Davalı vekili, davanın reddini savunmuştur.
Mahkemece tüm dosya kapsamı ve uyulan bozma ilamı doğrultusunda, davalının sözleşmenin feshinden sonra sertifikalara uygun olmayan mallarda davacı adına tescilli “…..” markasını kullandığı, davalının ürettiği ürünlerin kalitesi ve standartlarının belirtilen şartları taşımadığı gerekçesi ile davalı eylemlerinin davacı taraf tescilli marka hakkına tecavüz ve bu suretle haksız rekabet teşkil ettiğinin tespiti ile durdurulmasına, önlenmesine, 20.000,00 TL maddi, 20.000,00 TL manevi 10.000,00 TL itibar tazminatının ihlalin gerçekleştiği 29/05/2007 tarihinden itibaren işleyecek ticari temerrüt faiziyle birlikte davalıdan tahsiline, hükmün ilanına karar verilmiştir.

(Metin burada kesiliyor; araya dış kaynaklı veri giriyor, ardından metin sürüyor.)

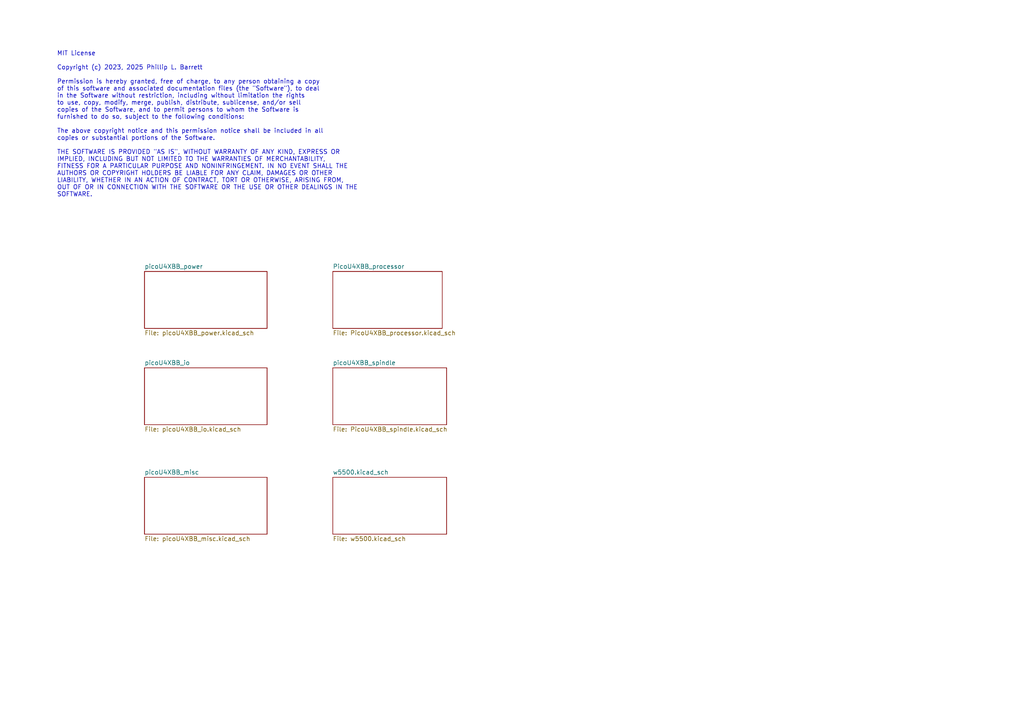
<source format=kicad_sch>
(kicad_sch
	(version 20231120)
	(generator "eeschema")
	(generator_version "8.0")
	(uuid "b077d441-49f1-48de-a6ad-53217b01ccf9")
	(paper "A4")
	(title_block
		(title "picoCNC ")
		(date "2023-09-13")
		(rev "Ver 1.55eth")
		(company "Brookwood Design")
	)
	(lib_symbols)
	(text "MIT License\n\nCopyright (c) 2023, 2025 Phillip L. Barrett\n\nPermission is hereby granted, free of charge, to any person obtaining a copy\nof this software and associated documentation files (the \"Software\"), to deal\nin the Software without restriction, including without limitation the rights\nto use, copy, modify, merge, publish, distribute, sublicense, and/or sell\ncopies of the Software, and to permit persons to whom the Software is\nfurnished to do so, subject to the following conditions:\n\nThe above copyright notice and this permission notice shall be included in all\ncopies or substantial portions of the Software.\n\nTHE SOFTWARE IS PROVIDED \"AS IS\", WITHOUT WARRANTY OF ANY KIND, EXPRESS OR\nIMPLIED, INCLUDING BUT NOT LIMITED TO THE WARRANTIES OF MERCHANTABILITY,\nFITNESS FOR A PARTICULAR PURPOSE AND NONINFRINGEMENT. IN NO EVENT SHALL THE\nAUTHORS OR COPYRIGHT HOLDERS BE LIABLE FOR ANY CLAIM, DAMAGES OR OTHER\nLIABILITY, WHETHER IN AN ACTION OF CONTRACT, TORT OR OTHERWISE, ARISING FROM,\nOUT OF OR IN CONNECTION WITH THE SOFTWARE OR THE USE OR OTHER DEALINGS IN THE\nSOFTWARE."
		(exclude_from_sim no)
		(at 16.51 36.068 0)
		(effects
			(font
				(size 1.27 1.27)
			)
			(justify left)
		)
		(uuid "e12c4ee9-ffc1-4407-b01b-a88c3739a2d6")
	)
	(sheet
		(at 96.52 78.74)
		(size 31.75 16.51)
		(fields_autoplaced yes)
		(stroke
			(width 0)
			(type solid)
		)
		(fill
			(color 0 0 0 0.0000)
		)
		(uuid "00000000-0000-0000-0000-00006010a2a3")
		(property "Sheetname" "PicoU4XBB_processor"
			(at 96.52 78.0284 0)
			(effects
				(font
					(size 1.27 1.27)
				)
				(justify left bottom)
			)
		)
		(property "Sheetfile" "PicoU4XBB_processor.kicad_sch"
			(at 96.52 95.8346 0)
			(effects
				(font
					(size 1.27 1.27)
				)
				(justify left top)
			)
		)
		(instances
			(project "picoCNC"
				(path "/b077d441-49f1-48de-a6ad-53217b01ccf9"
					(page "5")
				)
			)
		)
	)
	(sheet
		(at 41.91 78.74)
		(size 35.56 16.51)
		(fields_autoplaced yes)
		(stroke
			(width 0)
			(type solid)
		)
		(fill
			(color 0 0 0 0.0000)
		)
		(uuid "00000000-0000-0000-0000-00006010fb27")
		(property "Sheetname" "picoU4XBB_power"
			(at 41.91 78.0284 0)
			(effects
				(font
					(size 1.27 1.27)
				)
				(justify left bottom)
			)
		)
		(property "Sheetfile" "picoU4XBB_power.kicad_sch"
			(at 41.91 95.8346 0)
			(effects
				(font
					(size 1.27 1.27)
				)
				(justify left top)
			)
		)
		(instances
			(project "picoCNC"
				(path "/b077d441-49f1-48de-a6ad-53217b01ccf9"
					(page "2")
				)
			)
		)
	)
	(sheet
		(at 41.91 106.68)
		(size 35.56 16.51)
		(fields_autoplaced yes)
		(stroke
			(width 0)
			(type solid)
		)
		(fill
			(color 0 0 0 0.0000)
		)
		(uuid "00000000-0000-0000-0000-00006010fb7f")
		(property "Sheetname" "picoU4XBB_io"
			(at 41.91 105.9684 0)
			(effects
				(font
					(size 1.27 1.27)
				)
				(justify left bottom)
			)
		)
		(property "Sheetfile" "picoU4XBB_io.kicad_sch"
			(at 41.91 123.7746 0)
			(effects
				(font
					(size 1.27 1.27)
				)
				(justify left top)
			)
		)
		(instances
			(project "picoCNC"
				(path "/b077d441-49f1-48de-a6ad-53217b01ccf9"
					(page "3")
				)
			)
		)
	)
	(sheet
		(at 41.91 138.43)
		(size 35.56 16.51)
		(fields_autoplaced yes)
		(stroke
			(width 0)
			(type solid)
		)
		(fill
			(color 0 0 0 0.0000)
		)
		(uuid "00000000-0000-0000-0000-00006010fbe5")
		(property "Sheetname" "picoU4XBB_misc"
			(at 41.91 137.7184 0)
			(effects
				(font
					(size 1.27 1.27)
				)
				(justify left bottom)
			)
		)
		(property "Sheetfile" "picoU4XBB_misc.kicad_sch"
			(at 41.91 155.5246 0)
			(effects
				(font
					(size 1.27 1.27)
				)
				(justify left top)
			)
		)
		(instances
			(project "picoCNC"
				(path "/b077d441-49f1-48de-a6ad-53217b01ccf9"
					(page "4")
				)
			)
		)
	)
	(sheet
		(at 96.52 106.68)
		(size 33.02 16.51)
		(fields_autoplaced yes)
		(stroke
			(width 0)
			(type solid)
		)
		(fill
			(color 0 0 0 0.0000)
		)
		(uuid "00000000-0000-0000-0000-00006101202c")
		(property "Sheetname" "picoU4XBB_spindle"
			(at 96.52 105.9684 0)
			(effects
				(font
					(size 1.27 1.27)
				)
				(justify left bottom)
			)
		)
		(property "Sheetfile" "PicoU4XBB_spindle.kicad_sch"
			(at 96.52 123.7746 0)
			(effects
				(font
					(size 1.27 1.27)
				)
				(justify left top)
			)
		)
		(instances
			(project "picoCNC"
				(path "/b077d441-49f1-48de-a6ad-53217b01ccf9"
					(page "6")
				)
			)
		)
	)
	(sheet
		(at 96.52 138.43)
		(size 33.02 16.51)
		(fields_autoplaced yes)
		(stroke
			(width 0.1524)
			(type solid)
		)
		(fill
			(color 0 0 0 0.0000)
		)
		(uuid "ca64fce2-3867-4b1b-bdc9-865af76de0bc")
		(property "Sheetname" "w5500.kicad_sch"
			(at 96.52 137.7184 0)
			(effects
				(font
					(size 1.27 1.27)
				)
				(justify left bottom)
			)
		)
		(property "Sheetfile" "w5500.kicad_sch"
			(at 96.52 155.5246 0)
			(effects
				(font
					(size 1.27 1.27)
				)
				(justify left top)
			)
		)
		(instances
			(project "picoCNC"
				(path "/b077d441-49f1-48de-a6ad-53217b01ccf9"
					(page "7")
				)
			)
		)
	)
	(sheet_instances
		(path "/"
			(page "1")
		)
	)
)

</source>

Kararı, davalı vekili temyiz etmiştir.
(1) Dosyadaki yazılara, mahkemece uyulan bozma kararı gereğince hüküm verilmiş olmasına ve delillerin takdirinde bir isabetsizlik bulunmamasına göre, davalı vekilinin aşağıdaki bendin kapsamı dışında kalan sair temyiz itirazları yerinde değildir.

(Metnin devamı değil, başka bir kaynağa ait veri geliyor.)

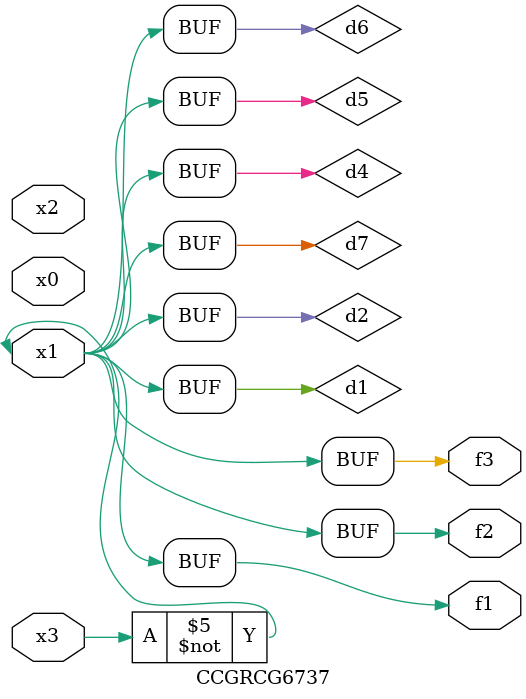
<source format=v>
module CCGRCG6737(
	input x0, x1, x2, x3,
	output f1, f2, f3
);

	wire d1, d2, d3, d4, d5, d6, d7;

	not (d1, x3);
	buf (d2, x1);
	xnor (d3, d1, d2);
	nor (d4, d1);
	buf (d5, d1, d2);
	buf (d6, d4, d5);
	nand (d7, d4);
	assign f1 = d6;
	assign f2 = d7;
	assign f3 = d6;
endmodule

</source>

(2) Ancak, mahkemece markaya tecavüz sebebiyle 556 sayılı KHK’nın 62/(2)-b, BK 49, TTK 57, 58. maddeleri gereğince davacı lehine 20.000 TL manevi tazminata hükmedilmiş ise de, davalı tarafça gerçekleştirilen ihlalin süresi de nazara alınarak daha ılımlı, adalete uygun ve makul bir manevi tazminat miktarına hükmedilmesi gerekmektedir. Ayrıca mahkemece tespit raporunda yer alan ”görüntü itibariyle ve elle yapılan muayenede, Delta’nın üretmiş olduğu cihazda kullanılan malzemelerin daha kaliteli olduğu göze çarpmaktadır. Özellikle tüpün çıkışındaki eklenti, buna bağlı basınç ölçer, bağlantı hortumu ve başlıkta bu kalite farkı görülmektedir” şeklindeki belirlemeye istinaden davalının ürettiği ürünlerin kalite ve standartlarının protokolde belirlenen şartları taşımadığı gerekçesi ile itibar tazminatına hükmedilmiş ise de, davacı tarafça davalıya tebliğ edilen ihtarname sonrası kalitesiz üretim yapıldığının ispatlanamadığı ve ihtarnamenin tebliği tarihine kadarki süre zarfında yapılan üretime davacı tarafça ses çıkarılmayarak dava açılmasının TMK 2. maddesi ile bağdaşmayacağı gözetilerek itibar tazminatı talebinin reddine karar verilmesi gerekirken kabulü doğru görülmemiş, bozmayı gerektirmiştir.
SONUÇ: Yukarıda (1) nolu bentte açıklanan nedenlerle davalı vekilinin sair temyiz itirazlarının REDDİNE, (2) nolu bentte açıklanan nedenlerle davalı vekilinin temyiz itirazlarının kabulü ile hükmün temyiz eden davalı yararına BOZULMASINA, ödediği temyiz peşin harcın isteği halinde temyiz edene iadesine, 09/03/2016 tarihinde oybirliğiyle karar verildi.